How we cite our quotes: Citations follow this format: (Part.Chapter.Paragraph)
Quote #7
[Mr. Kumar to Pi:] "When I was your age, I lived in bed, racked with polio. I asked myself every day, 'Where is God? Where is God? Where is God?' God never came. It wasn't God who saved me – it was medicine. Reason is my prophet and it tells me that as a watch stops, so we die. It's the end. If the watch doesn't work properly, it must be fixed here and now by us. One day we will take hold of the means of production and there will be justice on earth." (1.7.16)
Mr. Kumar shares – quite openly – his personal story. The story perhaps helps Pi to see why Mr. Kumar attaches himself so fiercely to science. Science saved him from polio, not God. If we want to improve our lot on earth, we need to use tools of this earth: science and reason, not divine revelation. Even though Pi must disagree with Mr. Kumar, he still takes some of it to heart. During his ordeal on the ocean Pi says, "Survival had to start with me. In my experience, a castaway's worst mistake is to hope too much and do too little. [...]. To look out with idle hope is tantamount to dreaming one's life away." (see Themes: Spirituality 2.58.9)
Quote #8
His name was Satish Kumar. These are common names in Tamil Nadu, so the coincidence is not so remarkable. Still, it pleased me that this pious baker, as plain as a shadow and of solid health, and the Communist biology teacher and science devotee, the walking mountain on stilts, sadly afflicted with polio in his childhood, carried the same name. [...]. Mr. and Mr. Kumar were the prophets of my Indian youth. (1.20.2)
In yet another example where Pi equates religion and science, the biology teacher and the Muslim holy man have the same name.
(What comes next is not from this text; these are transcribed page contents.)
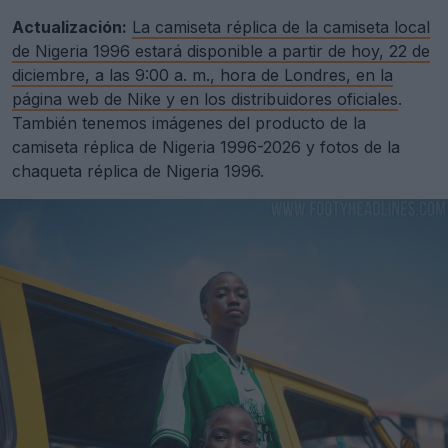
Actualización:
La camiseta réplica de la camiseta local
de Nigeria 1996 estará disponible a partir de hoy, 22 de
diciembre, a las 9:00 a. m., hora de Londres, en la
página web de Nike y en los distribuidores oficiales
.
También tenemos imágenes del producto de la
camiseta réplica de Nigeria 1996-2026 y fotos de la
chaqueta réplica de Nigeria 1996.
Why is it wondrous and unexpected for an Indian boy from Tamil Nadu to have a Muslim and a biologist as the prophets of his youth? Is there anything odd about that? Shouldn't Pi at least have a Hindu teacher as one of his prophets?
Quote #9
[Mr. Okamoto:] "Your island is botanically impossible."
[Pi:] "Said the fly just before landing in the Venus flytrap."
[Mr. Okamoto:] "Why has no one else come upon it?"
[Pi:] "It's a big ocean crossed by busy ships. I went slowly, observing much."
[Mr. Okamoto:] "No scientist would believe you."
[Pi:] "These would be the same who dismissed Copernicus and Darwin. Have scientists finished coming upon new plants? In the Amazon basin, for example?" (3.99.51-56)
To Pi, Mr. Okamoto and Mr. Chiba have a limited view of science. The Japanese investigators think that science's method of rational inquiry discredits the miraculous. However, Pi thinks of science differently. He sees science as yet another gateway to the wondrous and miraculous. Perhaps it's not so hard to see his point. When Copernicus removed the earth from the celestial center of the universe, people must have been shocked. Because science brings us to new and undiscovered things, Pi's thinks science encourages our faith in the "hard to believe" (see Themes: Spirituality 3.99.109-113).